El vestíbulo principal estaba envuelto en penumbra. Se quedó quieta mientras sus ojos comenzaban a ajustarse, mientras la sensación de vacío, la extraña sensación de un lugar conocido despojado de todos sus muebles, penetraba en ella.

Oyó un débil clic.

A su lado, Henrietta se sentó abruptamente, con la postura erguida, un quejido contenido, no de dolor sino de excitación, se le escapó.

Leonora la miró.

El aire alrededor se agitó.

Se le erizó el pelo de la nunca. Instintivamente, tomó aliento.

Una mano fuerte le tapó los labios.

Un brazo de acero se cerró alrededor de su cintura.

Tiró de ella contra un cuerpo duro como una escultura de piedra.

La fuerza la tragó, atrapándola, dominándola.

Sin esfuerzo.

Una cabeza negra se curvó acercándose.

Una voz en la que la furia estaba apenas contenida siseó en su oreja.

– ¿Qué diablos hace aquí?

Tristan apenas podía creer en lo que veían sus ojos.

A pesar de la penumbra, podía ver los de ella, muy abiertos por el susto. Podía sentir el brinco y la carrera de su pulso, el pánico que la dominaba.

Sabía con seguridad que apenas se debía parcialmente a la sorpresa. Sintió su propia respuesta a ese hecho.

Implacable, apretó las riendas.

Levantando la cabeza, escudriñó con sus sentidos pero no pudo detectar ningún otro movimiento en la casa. Pero no podía hablar con ella, ni siquiera en susurros; en el vestíbulo principal, desprovisto de muebles, con sus superficies pulidas y limpias, cualquier sonido haría eco.

Apretando el brazo alrededor de su cintura, la levantó y la cargó al pequeño salón que habían dejado a un lado para las féminas inquisitivas. Se tomó un momento para admirar la perspicacia de ella.
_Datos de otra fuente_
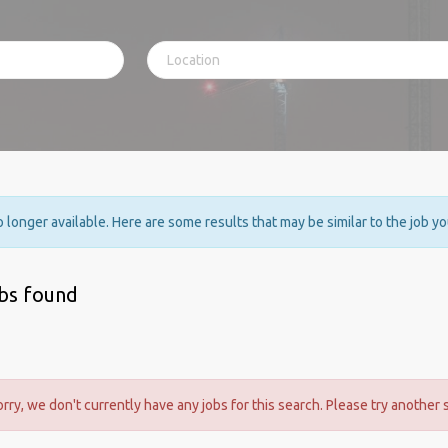
no longer available. Here are some results that may be similar to the job y
obs found
orry, we don't currently have any jobs for this search. Please try another 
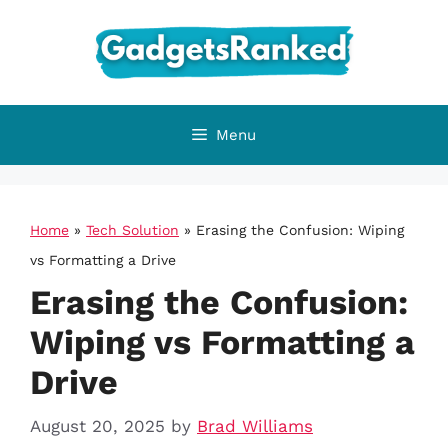
Skip
to
content
Menu
Home
»
Tech Solution
»
Erasing the Confusion: Wiping
vs Formatting a Drive
Erasing the Confusion:
Wiping vs Formatting a
Drive
August 20, 2025
by
Brad Williams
Tuvo que quitarle las manos de la cara para girar el pomo, entraron y cerró la puerta.

Aún la tenía en sus brazos, con los pies separados del suelo, la espalda bloqueada contra él.

Ella se retorció, siseando,

– ¡Póngame en el suelo!

Él lo consideró, por fin, con rostro severo, accedió. Hablar cara a cara sería más fácil, mantenerla retorciendo el trasero contra él era una tortura sin sentido.

En el momento en que sus pies tocaron el suelo, ella se dio la vuelta.

Y chocó con el dedo de él, levantado para apuntarle a la nariz.

– ¡No le hablé del incidente para que pudiera entrar tan fresca y ponerse en medio de él!

Asustada Leonora pestañeó; sus ojos se levantaron hacia la cara de él. Estaba bastante aturdida; nunca ningún hombre había usado aquel tono con ella. Él aprovechó la iniciativa.

– Le dije que me lo dejara a . -Habló en un profundo pero furioso susurro, en un nivel que no podía continuar.